_Document section_
__________________________________________________
Later On

A blog written for those whose interests more or less match mine.

The Tokugawa gun control plan

with 2 comments

James Wimberley has an interesting post at The Reality-Based Community:

Early firearms were heavily used in Japan in the civil wars of the 16th century, including by the Tokugawa faction that came out on top in 1600 and established the shogunate that lasted until the Meiji restoration of 1868. The Tokugawa ideal was a rigidly stratified and static traditional society, isolated from the outside world. Guns were among the disruptive European innovations that threatened this model, and had to be tamed as part of the overall strategy. The Tokugawa plan for gun control was one of slow strangulation. Gunmakers had to move to the capital Edo and work for the court. Demand was thus steadily shifted to luxury weapons, produced in smaller numbers. Guns did not disappear, but they were successfully marginalised in a now peaceful and regimented society.

American gun control advocates have focused entirely on demand, to little effect. It’s time to take a look at supply. A comprehensive policy would have to cover manufacture, distribution and imports. Let’s start with manufacture.

The guns sold to American civilians in such startling numbers are not made in the USA by divisions of big Pentagon contractors like Lockheed (F35, Gatling minigun), but by much smaller specialists. Some like the Barrett Company that makes large-calibre and very expensive sniper rifles ($8,500 each) are privately owned boutiques. As in most industries, the great majority of new guns sold are accounted for by a few larger companies. I relied on a good Mother Jones survey plus financial googling. Leaving out the foreigners, the American firms include:

  • American Outdoor Brands (AOBC) – owns Smith & Wesson brand. Sales $903m, Market cap $548m.
  • Sturm Ruger (RGR) – owns Remington, Bushmaster brands. Sales $679m, market cap $830m.
  • Vista Outdoor (VSTO) – Savage rifles, ammunition, other sporting goods. Sales $2.08 bn, market cap $988m.
  • Remington Outdoor Company (privately owned, in Chapter 11). Sales $865m (2016), net income $19m, debt ca. $950m. It could probably be bought for the face value of the debt.
__________________________________________________
_Challenges_
(a) In the post on the Tokugawa gun control plan, where did gunmakers have to move?
(b) Carry on the post about Tokugawa gun control from its last sentence.
The items after this point come from an unrelated source.
__________________________________________________
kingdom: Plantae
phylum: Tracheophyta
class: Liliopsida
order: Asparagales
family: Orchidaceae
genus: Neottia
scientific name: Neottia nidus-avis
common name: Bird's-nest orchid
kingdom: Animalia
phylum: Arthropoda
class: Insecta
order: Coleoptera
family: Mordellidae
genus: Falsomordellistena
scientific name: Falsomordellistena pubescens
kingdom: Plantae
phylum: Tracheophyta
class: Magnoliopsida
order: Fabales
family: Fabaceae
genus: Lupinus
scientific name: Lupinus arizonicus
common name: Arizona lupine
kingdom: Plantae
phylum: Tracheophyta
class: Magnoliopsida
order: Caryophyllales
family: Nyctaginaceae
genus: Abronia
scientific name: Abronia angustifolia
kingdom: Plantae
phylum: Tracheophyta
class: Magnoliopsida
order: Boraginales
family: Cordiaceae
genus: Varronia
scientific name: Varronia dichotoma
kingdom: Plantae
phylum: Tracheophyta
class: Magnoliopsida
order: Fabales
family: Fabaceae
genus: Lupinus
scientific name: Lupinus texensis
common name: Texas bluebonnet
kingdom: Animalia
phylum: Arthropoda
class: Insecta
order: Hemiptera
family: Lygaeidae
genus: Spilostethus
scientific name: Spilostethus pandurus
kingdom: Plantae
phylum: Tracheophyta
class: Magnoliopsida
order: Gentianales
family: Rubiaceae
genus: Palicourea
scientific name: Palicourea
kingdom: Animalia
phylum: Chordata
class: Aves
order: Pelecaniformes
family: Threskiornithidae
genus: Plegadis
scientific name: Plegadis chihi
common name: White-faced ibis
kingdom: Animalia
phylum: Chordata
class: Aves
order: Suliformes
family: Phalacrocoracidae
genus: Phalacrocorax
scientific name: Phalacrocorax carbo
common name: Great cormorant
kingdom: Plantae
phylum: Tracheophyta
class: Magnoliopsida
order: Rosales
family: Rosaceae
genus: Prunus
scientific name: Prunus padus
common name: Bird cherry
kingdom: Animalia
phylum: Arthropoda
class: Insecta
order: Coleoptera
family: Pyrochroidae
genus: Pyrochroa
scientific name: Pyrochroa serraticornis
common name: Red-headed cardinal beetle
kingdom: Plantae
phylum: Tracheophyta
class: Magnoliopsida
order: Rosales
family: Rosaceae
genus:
__________________________________________________
_Answers for the exercise_
(a) They had to move to the capital, Edo, and work for the court.

(b)
  • O.F. Mossberg – privately owned, makes pump-action shotguns. Estimated global sales $185m. Valued at the Ruger ratio, approximate value $233m.

Have I left anybody out? Corrections welcome.

So the market value of the bulk of the American domestic gunmaking industry is about $3.5 bn. Any liberal multibillionaire (perhaps with an assist from crowdfunding) could buy the entire industry for $5bn or so. For the government, it’s pocket change.

The ownership strategy would not be profit-maximising. It would include:

  1. Maintaining current sales to the military and (with less marketing effort) law enforcement;
  2. Dropping all sales to civilians of semi-automatic weapons, keeping only two-shot shotguns, one-shot bolt-action hunting rifles, and revolvers;
  3. Selling only through retailers committing to an enforceable code of practice including full background checks;
  4. Setting up an attack-dog legal department to protect patent and trademark IP very aggressively, to discourage new entrants;
  5. Dropping all connection with the NRA or other gun advocacy organisations.

For a few years, the gunmakers would lose money. So you have to add maybe another $1bn for restructuring costs. These would never be recovered, and represent the permanent net cost of the operation.

Nationalisation is clearly the first choice. It would mark a return to the early days of gunmaking, when as a critical industry for dynastic or national security it was typically carried out in state arsenals. Coercive nationalisation is the only way of making the takeover comprehensive. The liberal billionaire has no way of forcing say Ronnie Barrett to stop selling upmarket sniper rifles to the few civilians capable of using them, or others from starting new firms.

But it’s not likely that this would be a major problem. The trade has very high regulatory and reputational risks, and would be unattractive to most venture capitalists. Money talks, and the boutiques could still sell to the military and law enforcement. Their products would be expensive from the small scale of production. (According to the website of the famous London gunmaker Purdey, a second-hand shotgun can be had for £89,000, and a new single-shot hunting rifle for a mere £25,000. Ieyasu would have bought both.) Hardly any money would find its way to the NRA, breaking the cash and ideological nexus between gunmakers and gun nuts.

A chokehold on supply of new domestic weapons would only be a start, but it creates a breathing space to tackle two other issues.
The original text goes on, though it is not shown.